▶ WHAT TO DO:
Go through the data from its first line and retype each line, stopping once the line containing "right hip: (26, 86)" has been retyped.

▶ DATA IN THIS EXERCISE:

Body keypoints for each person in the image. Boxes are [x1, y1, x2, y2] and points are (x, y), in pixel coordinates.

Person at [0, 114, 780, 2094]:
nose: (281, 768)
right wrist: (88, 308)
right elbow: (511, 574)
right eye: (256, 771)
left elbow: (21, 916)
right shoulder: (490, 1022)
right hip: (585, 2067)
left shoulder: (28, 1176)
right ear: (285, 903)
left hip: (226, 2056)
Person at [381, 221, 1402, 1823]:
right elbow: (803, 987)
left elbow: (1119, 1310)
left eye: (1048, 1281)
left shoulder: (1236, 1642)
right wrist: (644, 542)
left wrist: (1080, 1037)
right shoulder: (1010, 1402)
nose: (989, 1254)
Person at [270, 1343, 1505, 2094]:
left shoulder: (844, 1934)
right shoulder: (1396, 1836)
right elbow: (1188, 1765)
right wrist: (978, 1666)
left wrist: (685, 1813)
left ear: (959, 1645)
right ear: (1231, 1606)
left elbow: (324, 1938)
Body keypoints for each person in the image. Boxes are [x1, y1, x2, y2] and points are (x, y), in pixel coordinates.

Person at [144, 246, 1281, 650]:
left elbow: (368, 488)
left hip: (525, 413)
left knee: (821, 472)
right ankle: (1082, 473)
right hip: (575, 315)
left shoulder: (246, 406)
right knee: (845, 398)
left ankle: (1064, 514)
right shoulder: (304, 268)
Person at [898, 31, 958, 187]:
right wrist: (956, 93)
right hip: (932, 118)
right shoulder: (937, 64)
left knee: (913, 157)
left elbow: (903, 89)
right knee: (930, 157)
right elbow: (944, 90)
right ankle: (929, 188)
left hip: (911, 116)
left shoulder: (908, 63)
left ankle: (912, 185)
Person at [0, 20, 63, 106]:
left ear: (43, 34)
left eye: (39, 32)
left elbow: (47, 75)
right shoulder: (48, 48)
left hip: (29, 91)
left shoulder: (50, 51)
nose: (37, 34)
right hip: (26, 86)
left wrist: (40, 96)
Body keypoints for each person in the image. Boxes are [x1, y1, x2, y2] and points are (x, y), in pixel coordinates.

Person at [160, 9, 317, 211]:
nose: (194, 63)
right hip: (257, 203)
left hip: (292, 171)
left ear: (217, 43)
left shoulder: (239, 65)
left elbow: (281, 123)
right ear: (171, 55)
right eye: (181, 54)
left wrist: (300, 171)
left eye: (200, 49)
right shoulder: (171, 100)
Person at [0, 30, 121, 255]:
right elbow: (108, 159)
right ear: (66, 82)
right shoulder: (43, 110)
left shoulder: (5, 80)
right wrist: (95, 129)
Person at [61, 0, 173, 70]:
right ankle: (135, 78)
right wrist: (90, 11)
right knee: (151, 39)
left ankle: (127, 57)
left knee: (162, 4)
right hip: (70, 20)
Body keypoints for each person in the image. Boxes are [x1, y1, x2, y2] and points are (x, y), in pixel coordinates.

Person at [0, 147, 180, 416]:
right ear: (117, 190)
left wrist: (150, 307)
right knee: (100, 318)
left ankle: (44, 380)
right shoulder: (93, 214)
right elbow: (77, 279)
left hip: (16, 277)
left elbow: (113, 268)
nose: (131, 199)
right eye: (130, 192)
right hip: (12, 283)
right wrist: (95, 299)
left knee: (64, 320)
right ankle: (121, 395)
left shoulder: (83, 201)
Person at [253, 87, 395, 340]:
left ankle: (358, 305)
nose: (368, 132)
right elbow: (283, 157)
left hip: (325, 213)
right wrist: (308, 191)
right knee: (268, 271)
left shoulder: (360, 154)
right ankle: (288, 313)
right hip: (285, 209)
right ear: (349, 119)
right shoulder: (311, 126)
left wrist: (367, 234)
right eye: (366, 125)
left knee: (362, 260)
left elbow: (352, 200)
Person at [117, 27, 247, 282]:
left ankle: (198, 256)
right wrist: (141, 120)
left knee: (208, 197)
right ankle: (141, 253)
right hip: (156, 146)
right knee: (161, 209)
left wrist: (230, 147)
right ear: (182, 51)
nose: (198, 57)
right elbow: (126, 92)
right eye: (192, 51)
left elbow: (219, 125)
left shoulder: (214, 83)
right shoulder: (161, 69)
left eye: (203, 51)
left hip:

▶ RESULT OF THIS TASK:
Body keypoints for each person in the image. Boxes are [x1, y1, x2, y2] and points are (x, y), in pixel coordinates.

Person at [0, 114, 780, 2094]:
nose: (281, 768)
right wrist: (88, 308)
right elbow: (511, 574)
right eye: (256, 771)
left elbow: (21, 916)
right shoulder: (490, 1022)
right hip: (585, 2067)
left shoulder: (28, 1176)
right ear: (285, 903)
left hip: (226, 2056)
Person at [381, 221, 1402, 1823]:
right elbow: (803, 987)
left elbow: (1119, 1310)
left eye: (1048, 1281)
left shoulder: (1236, 1642)
right wrist: (644, 542)
left wrist: (1080, 1037)
right shoulder: (1010, 1402)
nose: (989, 1254)
Person at [270, 1343, 1505, 2094]:
left shoulder: (844, 1934)
right shoulder: (1396, 1836)
right elbow: (1188, 1765)
right wrist: (978, 1666)
left wrist: (685, 1813)
left ear: (959, 1645)
right ear: (1231, 1606)
left elbow: (324, 1938)
Body keypoints for each person in the image. Boxes are [x1, y1, x2, y2] and points are (x, y), in pixel coordinates.

Person at [144, 246, 1281, 650]:
left elbow: (368, 488)
left hip: (525, 413)
left knee: (821, 472)
right ankle: (1082, 473)
right hip: (575, 315)
left shoulder: (246, 406)
right knee: (845, 398)
left ankle: (1064, 514)
right shoulder: (304, 268)
Person at [898, 31, 958, 187]:
right wrist: (956, 93)
right hip: (932, 118)
right shoulder: (937, 64)
left knee: (913, 157)
left elbow: (903, 89)
right knee: (930, 157)
right elbow: (944, 90)
right ankle: (929, 188)
left hip: (911, 116)
left shoulder: (908, 63)
left ankle: (912, 185)
Person at [0, 20, 63, 106]:
left ear: (43, 34)
left eye: (39, 32)
left elbow: (47, 75)
right shoulder: (48, 48)
left hip: (29, 91)
left shoulder: (50, 51)
nose: (37, 34)
right hip: (26, 86)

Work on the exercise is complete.